= Beginning of Section =

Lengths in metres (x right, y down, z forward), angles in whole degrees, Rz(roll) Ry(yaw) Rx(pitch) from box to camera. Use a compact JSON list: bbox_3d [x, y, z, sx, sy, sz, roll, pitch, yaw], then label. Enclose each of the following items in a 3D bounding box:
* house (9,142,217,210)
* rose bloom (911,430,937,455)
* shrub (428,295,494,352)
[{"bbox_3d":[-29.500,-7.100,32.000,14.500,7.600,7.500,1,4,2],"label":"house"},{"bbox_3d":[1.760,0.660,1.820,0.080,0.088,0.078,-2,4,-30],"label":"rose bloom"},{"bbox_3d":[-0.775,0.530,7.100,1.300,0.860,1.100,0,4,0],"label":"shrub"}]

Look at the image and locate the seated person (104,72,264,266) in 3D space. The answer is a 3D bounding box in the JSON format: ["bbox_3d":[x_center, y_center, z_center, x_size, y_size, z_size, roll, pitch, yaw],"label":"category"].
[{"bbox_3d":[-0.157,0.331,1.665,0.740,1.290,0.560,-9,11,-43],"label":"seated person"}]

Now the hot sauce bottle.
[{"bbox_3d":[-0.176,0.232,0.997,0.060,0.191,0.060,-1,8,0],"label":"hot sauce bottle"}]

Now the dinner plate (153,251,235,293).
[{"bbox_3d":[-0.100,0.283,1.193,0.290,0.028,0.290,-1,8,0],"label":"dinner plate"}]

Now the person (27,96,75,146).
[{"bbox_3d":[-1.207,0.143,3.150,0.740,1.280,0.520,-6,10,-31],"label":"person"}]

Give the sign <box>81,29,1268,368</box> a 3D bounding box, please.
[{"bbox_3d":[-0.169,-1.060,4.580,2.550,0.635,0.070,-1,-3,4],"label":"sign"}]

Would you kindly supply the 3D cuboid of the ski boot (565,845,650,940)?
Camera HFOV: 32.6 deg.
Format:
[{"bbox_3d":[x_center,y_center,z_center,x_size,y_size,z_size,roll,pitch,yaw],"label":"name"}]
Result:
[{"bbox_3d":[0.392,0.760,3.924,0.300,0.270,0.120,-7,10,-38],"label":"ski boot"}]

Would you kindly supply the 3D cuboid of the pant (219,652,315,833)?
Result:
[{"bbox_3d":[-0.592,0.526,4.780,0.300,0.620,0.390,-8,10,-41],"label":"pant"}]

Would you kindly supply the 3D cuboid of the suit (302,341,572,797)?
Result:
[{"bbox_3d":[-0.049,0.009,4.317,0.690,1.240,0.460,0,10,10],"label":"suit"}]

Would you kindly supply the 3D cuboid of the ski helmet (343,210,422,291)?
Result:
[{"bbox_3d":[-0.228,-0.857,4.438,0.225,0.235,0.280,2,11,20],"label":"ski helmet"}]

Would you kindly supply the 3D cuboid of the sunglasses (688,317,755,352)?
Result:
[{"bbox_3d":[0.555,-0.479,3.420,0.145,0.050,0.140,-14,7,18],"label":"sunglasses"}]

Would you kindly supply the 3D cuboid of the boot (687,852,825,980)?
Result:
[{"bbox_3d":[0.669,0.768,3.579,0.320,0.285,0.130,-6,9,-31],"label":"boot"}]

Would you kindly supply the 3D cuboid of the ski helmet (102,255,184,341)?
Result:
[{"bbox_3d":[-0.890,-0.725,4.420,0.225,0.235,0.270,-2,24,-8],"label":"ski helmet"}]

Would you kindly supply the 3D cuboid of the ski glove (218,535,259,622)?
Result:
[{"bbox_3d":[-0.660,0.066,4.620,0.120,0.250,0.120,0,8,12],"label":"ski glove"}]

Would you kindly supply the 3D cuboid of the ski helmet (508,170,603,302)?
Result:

= End of Section =

**Required work:**
Can you rewrite all of the rows above with every "3D cuboid" replaced by "3D bounding box" and nothing else changed?

**Answer box:**
Lengths in metres (x right, y down, z forward), angles in whole degrees, Rz(roll) Ry(yaw) Rx(pitch) from box to camera. Use a compact JSON list: bbox_3d [x, y, z, sx, sy, sz, roll, pitch, yaw], then label. Enclose each of the following items in a 3D bounding box:
* house (9,142,217,210)
* rose bloom (911,430,937,455)
* shrub (428,295,494,352)
[{"bbox_3d":[-29.500,-7.100,32.000,14.500,7.600,7.500,1,4,2],"label":"house"},{"bbox_3d":[1.760,0.660,1.820,0.080,0.088,0.078,-2,4,-30],"label":"rose bloom"},{"bbox_3d":[-0.775,0.530,7.100,1.300,0.860,1.100,0,4,0],"label":"shrub"}]

Look at the image and locate the seated person (104,72,264,266) in 3D space. The answer is a 3D bounding box in the JSON format: ["bbox_3d":[x_center, y_center, z_center, x_size, y_size, z_size, roll, pitch, yaw],"label":"category"].
[{"bbox_3d":[-0.157,0.331,1.665,0.740,1.290,0.560,-9,11,-43],"label":"seated person"}]

Now the hot sauce bottle.
[{"bbox_3d":[-0.176,0.232,0.997,0.060,0.191,0.060,-1,8,0],"label":"hot sauce bottle"}]

Now the dinner plate (153,251,235,293).
[{"bbox_3d":[-0.100,0.283,1.193,0.290,0.028,0.290,-1,8,0],"label":"dinner plate"}]

Now the person (27,96,75,146).
[{"bbox_3d":[-1.207,0.143,3.150,0.740,1.280,0.520,-6,10,-31],"label":"person"}]

Give the sign <box>81,29,1268,368</box> a 3D bounding box, please.
[{"bbox_3d":[-0.169,-1.060,4.580,2.550,0.635,0.070,-1,-3,4],"label":"sign"}]

Would you kindly supply the 3D bounding box of the ski boot (565,845,650,940)?
Camera HFOV: 32.6 deg.
Format:
[{"bbox_3d":[x_center,y_center,z_center,x_size,y_size,z_size,roll,pitch,yaw],"label":"name"}]
Result:
[{"bbox_3d":[0.392,0.760,3.924,0.300,0.270,0.120,-7,10,-38],"label":"ski boot"}]

Would you kindly supply the 3D bounding box of the pant (219,652,315,833)?
Result:
[{"bbox_3d":[-0.592,0.526,4.780,0.300,0.620,0.390,-8,10,-41],"label":"pant"}]

Would you kindly supply the 3D bounding box of the suit (302,341,572,797)?
Result:
[{"bbox_3d":[-0.049,0.009,4.317,0.690,1.240,0.460,0,10,10],"label":"suit"}]

Would you kindly supply the 3D bounding box of the ski helmet (343,210,422,291)?
Result:
[{"bbox_3d":[-0.228,-0.857,4.438,0.225,0.235,0.280,2,11,20],"label":"ski helmet"}]

Would you kindly supply the 3D bounding box of the sunglasses (688,317,755,352)?
Result:
[{"bbox_3d":[0.555,-0.479,3.420,0.145,0.050,0.140,-14,7,18],"label":"sunglasses"}]

Would you kindly supply the 3D bounding box of the boot (687,852,825,980)?
Result:
[{"bbox_3d":[0.669,0.768,3.579,0.320,0.285,0.130,-6,9,-31],"label":"boot"}]

Would you kindly supply the 3D bounding box of the ski helmet (102,255,184,341)?
Result:
[{"bbox_3d":[-0.890,-0.725,4.420,0.225,0.235,0.270,-2,24,-8],"label":"ski helmet"}]

Would you kindly supply the 3D bounding box of the ski glove (218,535,259,622)?
Result:
[{"bbox_3d":[-0.660,0.066,4.620,0.120,0.250,0.120,0,8,12],"label":"ski glove"}]

Would you kindly supply the 3D bounding box of the ski helmet (508,170,603,302)?
Result:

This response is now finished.